Collection Health Holds.sql (31.8 KB)
This “Collection Health Holds Query” has been in development for over a year. I first mentioned it in this post and presented a snippet of it at IUG 2024.
Using the filled hold and checkout transactions in circ_trans, output an analysis of checkouts by branch for the [previous] reporting month:
A. Reporting month (or first month of the reporting period if adjusted)
B. Display order
C. Branch/Collection/Pickup Location Name
D. Count of holds checked out
E. Count of browsed items checked out
F. Ratio of D:E
G. Count of holds filled from the local collection
H. Count of holds transited in from another branch
I. Ratio of G:H ± an estimated margin of error calculated as J÷E
J. Count of browsed checkouts having a non-local branch location code prefix
K. Count of inbound INN-Reach items
L. Count of outbound INN-Reach items
M. Ratio of K:L
Most useful if your circ_trans table is configured to retain at least 32 days of history; ours is configured to retain 1,110 days or 36½ months. You could run it weekly, but the smaller sample size will be more sensitive to spikes in circ activity, closed holidays, unscheduled branch closures, etc. The ratios are expressed as percentages of a total, but you can ditch the % symbols if they are clutter to your eyes.

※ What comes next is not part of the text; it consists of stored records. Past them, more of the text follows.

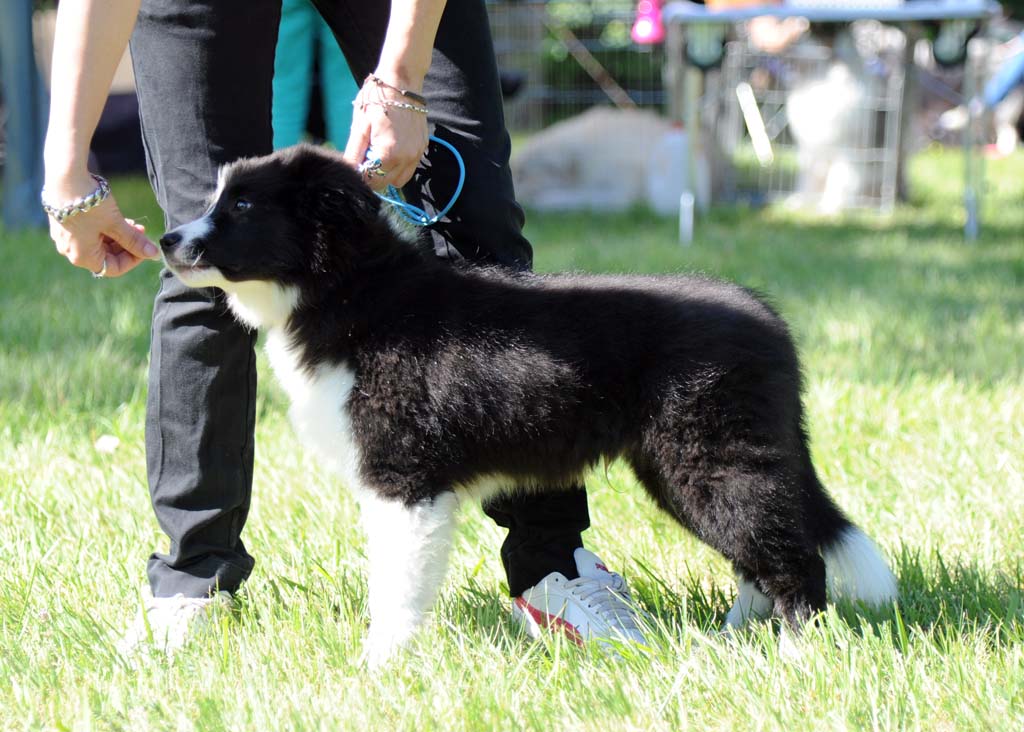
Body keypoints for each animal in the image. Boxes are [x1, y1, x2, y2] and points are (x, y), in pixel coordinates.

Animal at [159, 146, 897, 667]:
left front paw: (380, 664)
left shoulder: (404, 478)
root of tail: (769, 322)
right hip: (688, 463)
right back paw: (734, 637)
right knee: (759, 548)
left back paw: (796, 654)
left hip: (710, 455)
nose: (166, 239)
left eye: (243, 207)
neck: (349, 292)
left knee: (790, 553)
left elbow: (397, 579)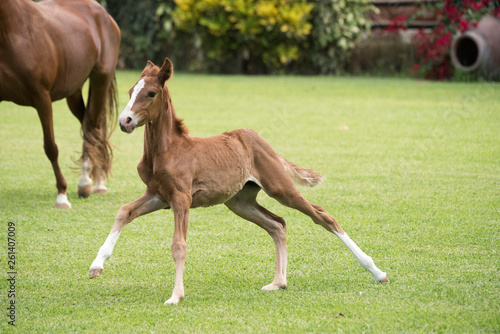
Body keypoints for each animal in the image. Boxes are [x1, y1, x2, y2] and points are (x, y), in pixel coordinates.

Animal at [0, 0, 120, 207]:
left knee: (93, 127)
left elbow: (51, 147)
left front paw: (62, 196)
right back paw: (94, 180)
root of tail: (103, 13)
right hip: (74, 91)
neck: (13, 31)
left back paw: (89, 182)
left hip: (100, 80)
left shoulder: (42, 99)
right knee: (90, 125)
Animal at [89, 58, 386, 306]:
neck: (167, 149)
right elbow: (124, 212)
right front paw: (96, 265)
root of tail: (259, 139)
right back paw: (278, 282)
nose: (125, 121)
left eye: (150, 93)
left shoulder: (181, 198)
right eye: (130, 91)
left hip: (280, 187)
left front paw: (176, 296)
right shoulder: (158, 195)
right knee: (277, 224)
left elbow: (178, 245)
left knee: (322, 215)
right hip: (240, 202)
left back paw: (377, 271)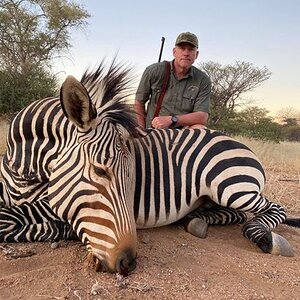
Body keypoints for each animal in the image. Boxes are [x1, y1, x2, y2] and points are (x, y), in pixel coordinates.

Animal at [0, 57, 298, 276]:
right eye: (100, 171)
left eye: (132, 177)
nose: (128, 263)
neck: (22, 173)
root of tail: (240, 143)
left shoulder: (52, 203)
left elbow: (8, 221)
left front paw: (67, 231)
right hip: (217, 195)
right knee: (234, 214)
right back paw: (195, 220)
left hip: (230, 186)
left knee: (271, 209)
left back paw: (267, 239)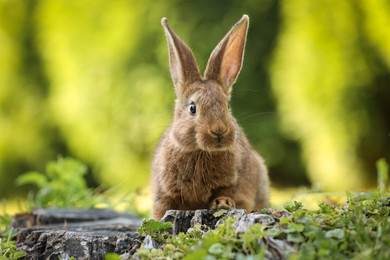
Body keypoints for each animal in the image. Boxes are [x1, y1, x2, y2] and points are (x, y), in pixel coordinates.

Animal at [152, 14, 268, 219]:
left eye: (227, 106)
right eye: (193, 108)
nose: (219, 130)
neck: (201, 152)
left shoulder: (233, 180)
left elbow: (225, 191)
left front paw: (222, 204)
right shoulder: (163, 189)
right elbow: (162, 207)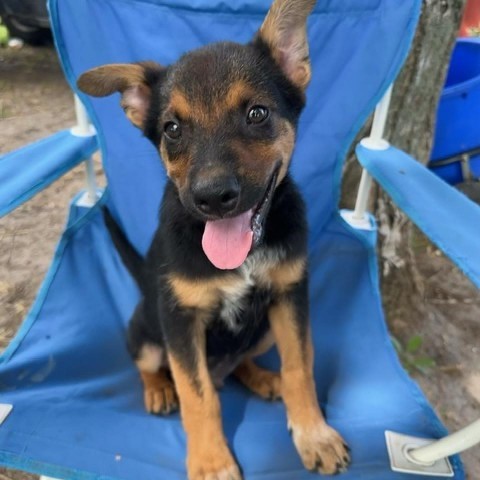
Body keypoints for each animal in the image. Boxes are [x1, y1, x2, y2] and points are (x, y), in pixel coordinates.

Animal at [78, 1, 348, 478]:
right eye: (171, 128)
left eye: (257, 114)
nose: (213, 197)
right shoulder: (180, 321)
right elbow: (197, 395)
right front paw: (210, 461)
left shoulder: (290, 296)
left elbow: (301, 366)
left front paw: (313, 433)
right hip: (146, 333)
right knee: (151, 366)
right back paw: (158, 389)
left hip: (264, 330)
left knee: (241, 361)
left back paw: (262, 378)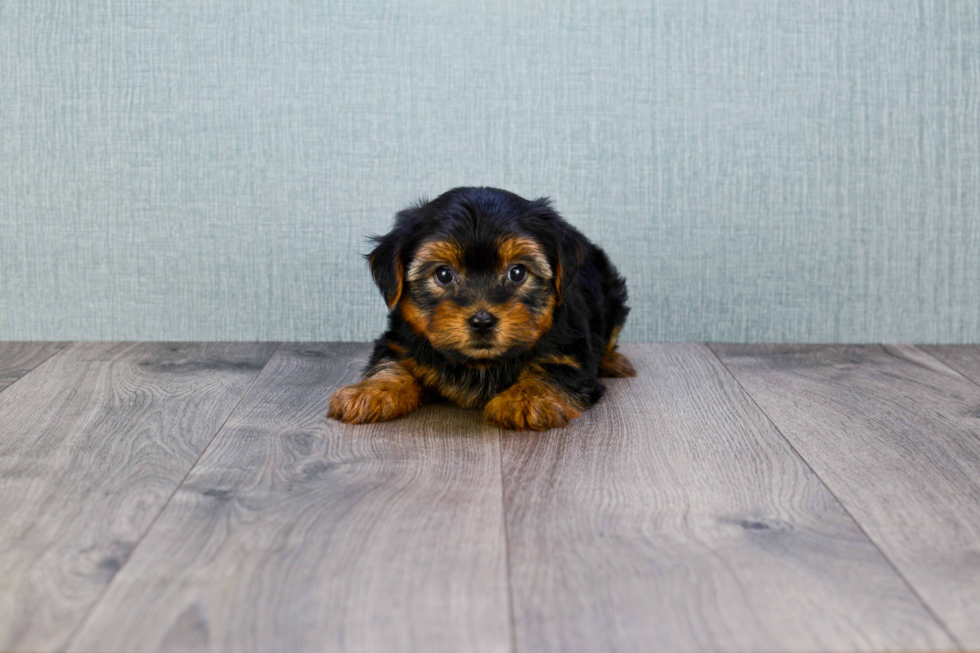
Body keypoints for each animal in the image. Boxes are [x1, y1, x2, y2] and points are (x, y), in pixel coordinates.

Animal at [330, 185, 636, 428]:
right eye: (443, 274)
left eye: (517, 273)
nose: (482, 320)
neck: (480, 364)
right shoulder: (401, 342)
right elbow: (390, 363)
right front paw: (368, 392)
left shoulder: (571, 352)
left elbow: (553, 370)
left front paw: (526, 399)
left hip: (612, 295)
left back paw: (613, 361)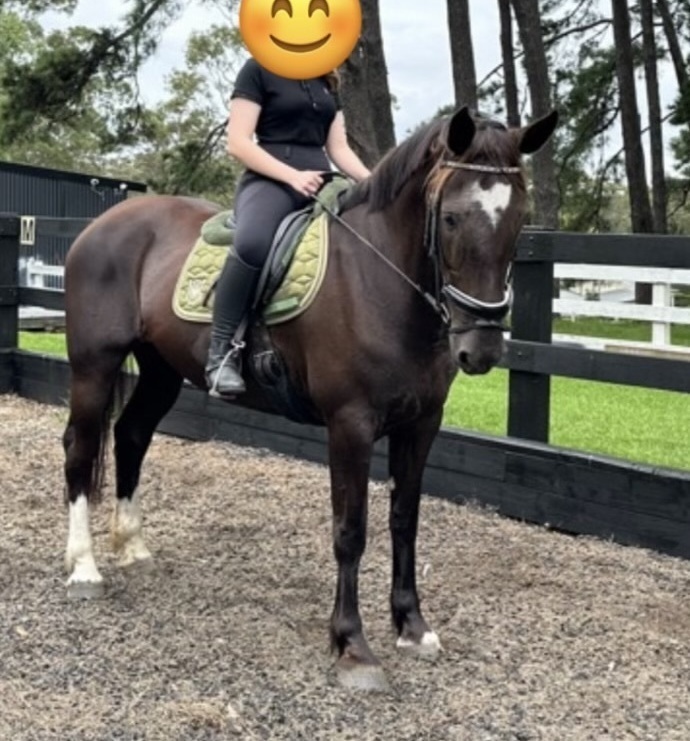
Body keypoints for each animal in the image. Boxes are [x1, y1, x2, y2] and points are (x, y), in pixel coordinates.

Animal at [61, 106, 557, 691]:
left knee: (132, 435)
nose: (481, 348)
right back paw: (84, 568)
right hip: (94, 366)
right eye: (453, 218)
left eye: (519, 218)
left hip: (161, 369)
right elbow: (351, 530)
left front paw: (412, 626)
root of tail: (104, 223)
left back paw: (133, 547)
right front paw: (353, 646)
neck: (380, 279)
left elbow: (405, 520)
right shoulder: (350, 424)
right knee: (80, 449)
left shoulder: (421, 423)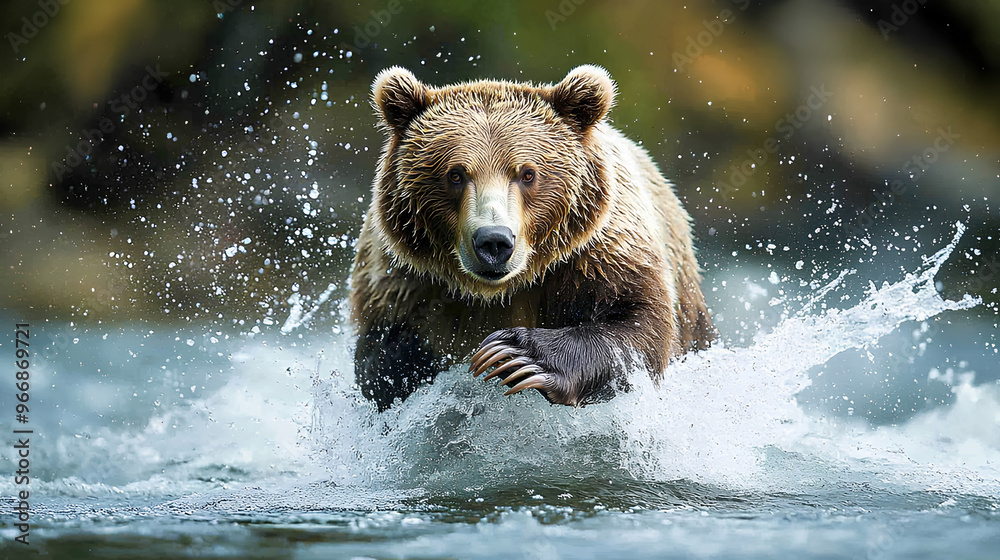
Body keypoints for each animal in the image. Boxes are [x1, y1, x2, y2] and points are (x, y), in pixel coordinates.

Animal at [350, 65, 714, 411]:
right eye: (455, 174)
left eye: (527, 173)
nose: (494, 241)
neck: (500, 290)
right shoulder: (406, 280)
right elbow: (384, 355)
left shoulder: (595, 254)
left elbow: (640, 324)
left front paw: (515, 353)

Customization will of course be required for your site, primarily to map location codes and stat groups to branches. Note that this mapping is required in three places in the query batch (there are 15-16 queries in here, plus two optional diagnostic queries).
In addition to producing insightful statistics, the code presents useful examples of:
- CTEs (Common Table Expressions)
- Date functions and date arithmetic using INTERVAL
- Regular Expression string matching
- LEFT OUTER JOIN used to find non-matching rows
- CROSS JOINs
- UNIONs
- Creation of Temporary Tables
- Building a Primary Key on a temp table
- Building an Index on a temp table
- INSERTing data into temp tables
- UPDATE statements on temp tables
- Use of the LATERAL keyword for what amounts to set-based looping
- The GENERATE_SERIES() function
When run for the default one-month reporting period, this query batch completes for me in about 15 seconds. It naturally takes a wee bit longer if you’re running a YTD report, full year, or even all of circ_trans history, but no queries have timed out. YMMV. If you want to try building a multi-column index to improve performance, use a btree
index instead of the hash
index I use:
CREATE INDEX descriptive-name_idx
ON tmpFilledHold USING btree (column1, column2, ...)
;
…as PostgreSQL hash indicies only work for single columns. Enjoy!